**EXERCISE BRIEF**
Filter out every line below that lacks "controllo", and copy the rest.

======== EXCERPTED DATA

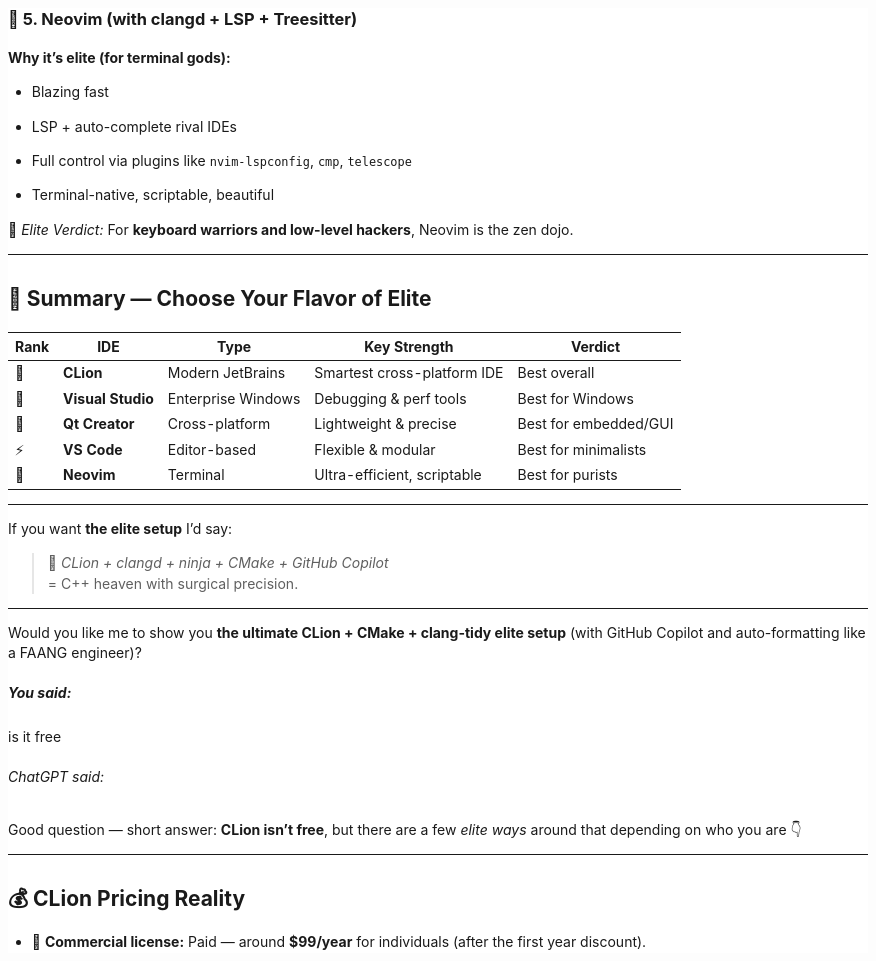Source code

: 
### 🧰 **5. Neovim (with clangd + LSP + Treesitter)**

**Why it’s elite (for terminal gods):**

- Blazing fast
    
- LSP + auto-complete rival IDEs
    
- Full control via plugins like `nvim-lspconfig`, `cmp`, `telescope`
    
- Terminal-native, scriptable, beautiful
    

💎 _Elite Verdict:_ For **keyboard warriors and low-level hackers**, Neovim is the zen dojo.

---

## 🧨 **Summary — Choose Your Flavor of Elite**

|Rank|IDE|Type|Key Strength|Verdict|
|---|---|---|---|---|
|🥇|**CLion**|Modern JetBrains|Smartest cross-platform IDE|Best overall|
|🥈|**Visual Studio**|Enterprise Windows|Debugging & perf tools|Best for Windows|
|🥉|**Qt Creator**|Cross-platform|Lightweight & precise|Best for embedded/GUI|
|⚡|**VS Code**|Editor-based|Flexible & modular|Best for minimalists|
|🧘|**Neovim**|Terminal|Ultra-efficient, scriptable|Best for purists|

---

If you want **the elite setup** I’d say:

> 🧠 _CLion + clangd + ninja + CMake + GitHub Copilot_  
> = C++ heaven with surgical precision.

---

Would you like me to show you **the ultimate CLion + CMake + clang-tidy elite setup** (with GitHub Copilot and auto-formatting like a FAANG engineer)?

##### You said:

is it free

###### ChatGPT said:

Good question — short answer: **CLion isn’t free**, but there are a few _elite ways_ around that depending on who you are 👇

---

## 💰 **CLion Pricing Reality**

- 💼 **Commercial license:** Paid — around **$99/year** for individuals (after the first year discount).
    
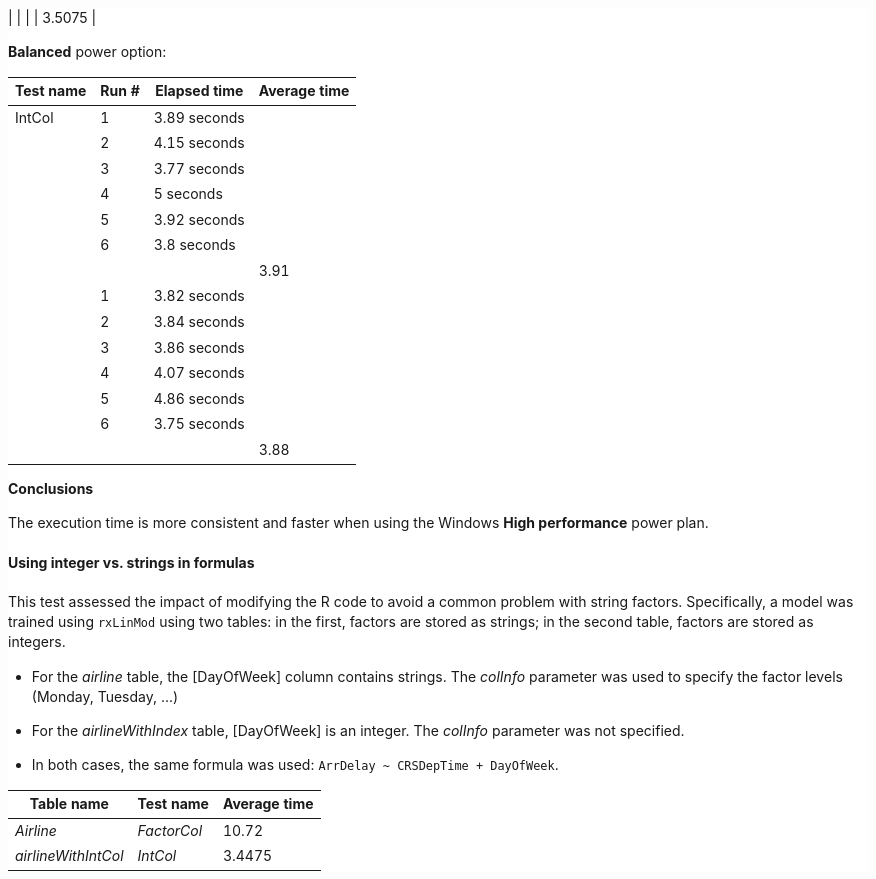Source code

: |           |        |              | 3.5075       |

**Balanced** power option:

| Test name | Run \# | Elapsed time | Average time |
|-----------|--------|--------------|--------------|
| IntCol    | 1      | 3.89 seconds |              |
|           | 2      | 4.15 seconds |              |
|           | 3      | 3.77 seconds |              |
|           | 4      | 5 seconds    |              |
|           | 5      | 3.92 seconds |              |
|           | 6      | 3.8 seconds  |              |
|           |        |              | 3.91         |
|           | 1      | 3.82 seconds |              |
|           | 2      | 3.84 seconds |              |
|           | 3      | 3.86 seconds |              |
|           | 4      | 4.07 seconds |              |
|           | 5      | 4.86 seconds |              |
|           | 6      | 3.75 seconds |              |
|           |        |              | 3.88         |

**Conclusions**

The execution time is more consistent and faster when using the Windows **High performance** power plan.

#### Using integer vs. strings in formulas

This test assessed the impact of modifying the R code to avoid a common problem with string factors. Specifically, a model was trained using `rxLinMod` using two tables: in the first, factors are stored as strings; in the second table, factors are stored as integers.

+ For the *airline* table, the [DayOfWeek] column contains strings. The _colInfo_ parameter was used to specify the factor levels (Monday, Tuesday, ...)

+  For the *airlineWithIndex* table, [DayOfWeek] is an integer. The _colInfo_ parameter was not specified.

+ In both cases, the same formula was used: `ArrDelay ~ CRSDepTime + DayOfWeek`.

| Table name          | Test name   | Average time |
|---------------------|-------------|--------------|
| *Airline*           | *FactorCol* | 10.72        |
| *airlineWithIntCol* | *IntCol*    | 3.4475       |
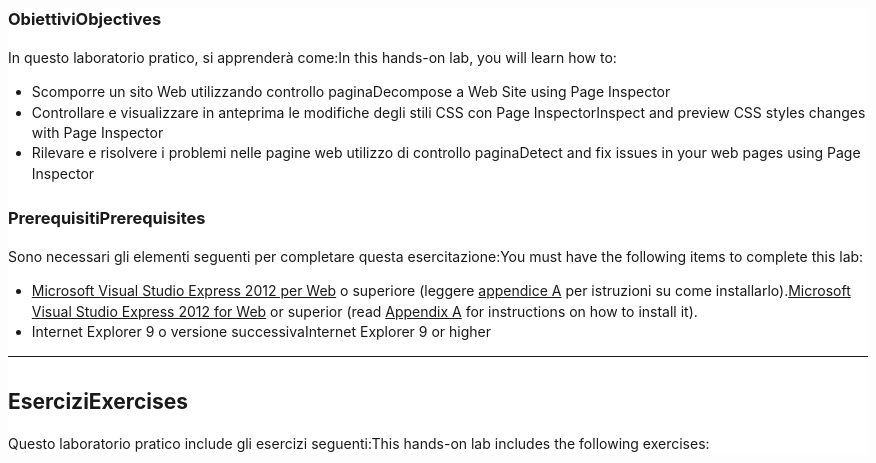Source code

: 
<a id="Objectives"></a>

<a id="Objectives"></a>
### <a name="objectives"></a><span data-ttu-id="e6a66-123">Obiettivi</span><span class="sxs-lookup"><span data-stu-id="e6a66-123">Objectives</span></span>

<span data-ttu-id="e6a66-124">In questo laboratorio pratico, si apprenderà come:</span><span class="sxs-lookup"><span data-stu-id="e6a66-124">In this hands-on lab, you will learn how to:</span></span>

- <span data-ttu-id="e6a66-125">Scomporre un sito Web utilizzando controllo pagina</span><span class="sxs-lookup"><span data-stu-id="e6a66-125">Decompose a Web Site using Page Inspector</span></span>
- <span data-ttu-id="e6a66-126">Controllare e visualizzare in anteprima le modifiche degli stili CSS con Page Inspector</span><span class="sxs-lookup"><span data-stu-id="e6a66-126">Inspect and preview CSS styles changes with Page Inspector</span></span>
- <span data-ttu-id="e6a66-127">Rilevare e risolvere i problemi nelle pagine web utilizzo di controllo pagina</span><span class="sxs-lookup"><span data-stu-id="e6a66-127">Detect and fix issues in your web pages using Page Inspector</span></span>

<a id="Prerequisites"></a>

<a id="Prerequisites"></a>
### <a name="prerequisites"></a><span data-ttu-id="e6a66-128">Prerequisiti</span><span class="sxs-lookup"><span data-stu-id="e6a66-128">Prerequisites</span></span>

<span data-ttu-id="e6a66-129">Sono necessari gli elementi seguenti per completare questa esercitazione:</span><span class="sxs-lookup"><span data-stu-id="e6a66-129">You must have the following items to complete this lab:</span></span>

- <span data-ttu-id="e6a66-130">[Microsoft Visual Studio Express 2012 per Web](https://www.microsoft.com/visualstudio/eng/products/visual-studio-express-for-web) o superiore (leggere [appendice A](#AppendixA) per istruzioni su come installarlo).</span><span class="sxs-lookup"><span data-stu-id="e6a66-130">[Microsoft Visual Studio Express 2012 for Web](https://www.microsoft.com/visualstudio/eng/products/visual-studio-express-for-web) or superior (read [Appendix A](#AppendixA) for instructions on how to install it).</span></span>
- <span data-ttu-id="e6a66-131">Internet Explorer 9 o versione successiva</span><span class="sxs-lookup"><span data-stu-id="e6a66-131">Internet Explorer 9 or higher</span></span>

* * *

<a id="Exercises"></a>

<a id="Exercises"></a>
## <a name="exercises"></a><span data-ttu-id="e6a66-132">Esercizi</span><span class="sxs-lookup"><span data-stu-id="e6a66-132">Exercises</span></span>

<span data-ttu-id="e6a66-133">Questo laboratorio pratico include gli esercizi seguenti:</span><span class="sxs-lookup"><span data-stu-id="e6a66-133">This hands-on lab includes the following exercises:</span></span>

================

**THE COMPLETED TASK**
- <span data-ttu-id="e6a66-125">Scomporre un sito Web utilizzando controllo pagina</span><span class="sxs-lookup"><span data-stu-id="e6a66-125">Decompose a Web Site using Page Inspector</span></span>
- <span data-ttu-id="e6a66-127">Rilevare e risolvere i problemi nelle pagine web utilizzo di controllo pagina</span><span class="sxs-lookup"><span data-stu-id="e6a66-127">Detect and fix issues in your web pages using Page Inspector</span></span>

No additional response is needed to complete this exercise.